Mutmaßlich die gleichen Betrüger haben am Mittwoch und Donnerstag in Gröbenzell und Haimhausen zwei ältere Menschen um viel Geld gebracht. Wie das Polizeipräsidium Oberbayern-Nord am Freitag mitgeteilt hat, gingen sie mit der bekannten Masche des „falschen Polizisten“ beziehungsweise „falschen Staatsanwalts“ vor.

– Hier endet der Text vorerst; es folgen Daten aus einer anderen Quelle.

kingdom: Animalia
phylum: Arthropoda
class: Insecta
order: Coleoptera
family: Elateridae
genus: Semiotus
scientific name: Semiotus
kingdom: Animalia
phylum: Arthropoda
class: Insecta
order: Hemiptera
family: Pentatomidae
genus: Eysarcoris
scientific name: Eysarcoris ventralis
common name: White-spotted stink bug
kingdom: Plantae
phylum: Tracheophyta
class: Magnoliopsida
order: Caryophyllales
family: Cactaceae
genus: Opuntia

Ein solcher meldete sich am Mittwoch bei einer Rentnerin aus Gröbenzell und erzählte dieser, ihr Sohn habe einen tödlichen Verkehrsunfall verursacht, weshalb eine hohe Kaution fällig sei. Die Seniorin übergab zwischen 20 Uhr und 22 Uhr Bargeld und Schmuck im Wert von fast 50 000 Euro im Bereich der Lena-Christ-Straße, Am Schützeneck und der Tannenfleckstraße. Mit derselben Geschichte wurde einen Tag später ein über 80 Jahre alter Mann aus Haimhausen um 20 000 bis 30 000 Euro Bargeld gebracht. Die Übergabe fand gegen 14.40 Uhr in der Hauptstraße, nahe der Haltestelle „Haimhausen Schloss“ statt.

Die Abholerin wird in beiden Fällen als etwa 1,65 Meter groß, mit braun-blonden, bis zum Hals reichenden Haaren beschrieben, sie trug einen braunen knielangen Mantel und sprach mit osteuropäischem Akzent. Hinweise nimmt die Kripo Fürstenfeldbruck unter 08141/612-0 entgegen.